YOUR OBJECTIVE: Copy out the lines below that hold the word "reflectance".

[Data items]
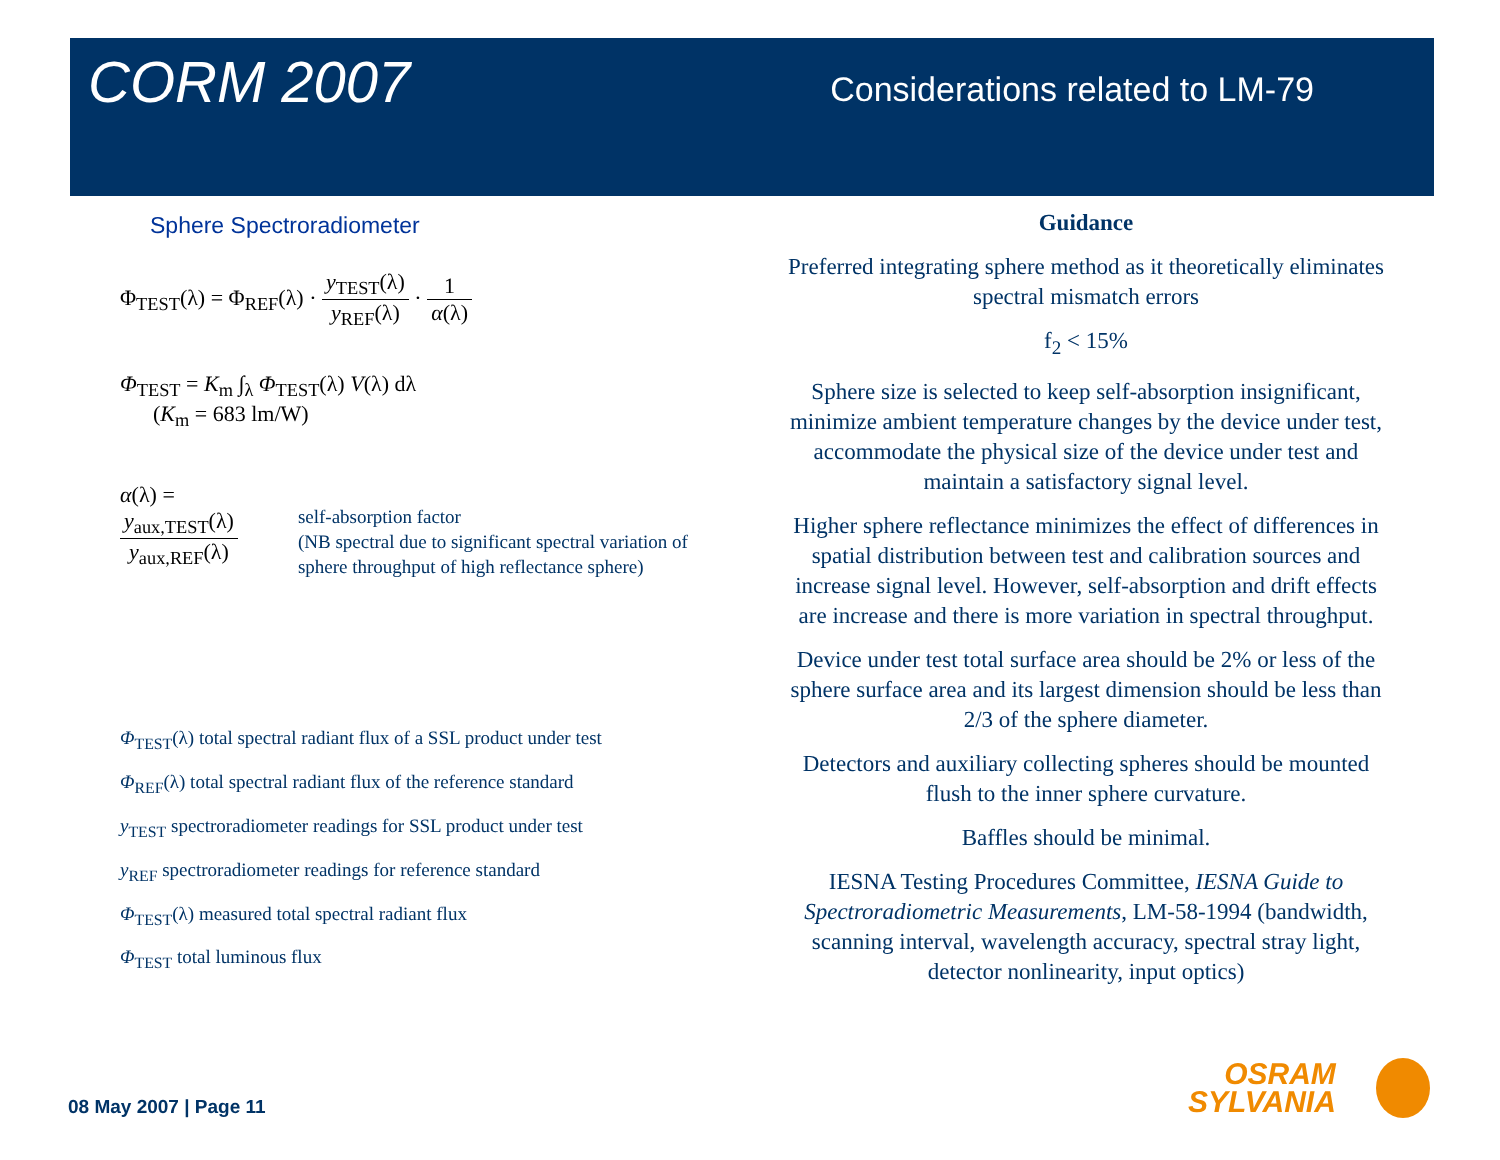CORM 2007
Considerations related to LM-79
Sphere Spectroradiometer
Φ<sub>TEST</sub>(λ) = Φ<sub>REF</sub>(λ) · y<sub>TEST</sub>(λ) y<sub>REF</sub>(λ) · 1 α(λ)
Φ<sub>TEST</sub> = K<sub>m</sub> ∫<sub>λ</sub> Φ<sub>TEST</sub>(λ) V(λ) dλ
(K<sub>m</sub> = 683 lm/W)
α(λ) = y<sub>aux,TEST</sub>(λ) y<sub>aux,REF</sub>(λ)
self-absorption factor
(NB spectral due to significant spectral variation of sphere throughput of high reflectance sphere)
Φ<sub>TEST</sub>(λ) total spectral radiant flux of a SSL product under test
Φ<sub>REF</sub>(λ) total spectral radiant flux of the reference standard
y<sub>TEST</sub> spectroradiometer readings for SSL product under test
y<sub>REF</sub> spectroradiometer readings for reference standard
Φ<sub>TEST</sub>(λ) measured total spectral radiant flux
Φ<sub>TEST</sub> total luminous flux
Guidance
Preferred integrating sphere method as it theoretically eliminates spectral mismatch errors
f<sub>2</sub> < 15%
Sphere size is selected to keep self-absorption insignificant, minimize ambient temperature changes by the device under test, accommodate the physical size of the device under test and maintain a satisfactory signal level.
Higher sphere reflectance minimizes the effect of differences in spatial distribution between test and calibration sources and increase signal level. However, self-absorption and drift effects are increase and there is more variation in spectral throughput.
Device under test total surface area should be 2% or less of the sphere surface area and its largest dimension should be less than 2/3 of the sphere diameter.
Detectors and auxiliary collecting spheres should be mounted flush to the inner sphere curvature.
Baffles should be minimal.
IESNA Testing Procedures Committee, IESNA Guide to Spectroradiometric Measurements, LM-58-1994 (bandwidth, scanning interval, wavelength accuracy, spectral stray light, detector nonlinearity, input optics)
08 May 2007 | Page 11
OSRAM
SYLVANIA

TASK OUTPUT:
(NB spectral due to significant spectral variation of sphere throughput of high reflectance sphere)
Higher sphere reflectance minimizes the effect of differences in spatial distribution between test and calibration sources and increase signal level. However, self-absorption and drift effects are increase and there is more variation in spectral throughput.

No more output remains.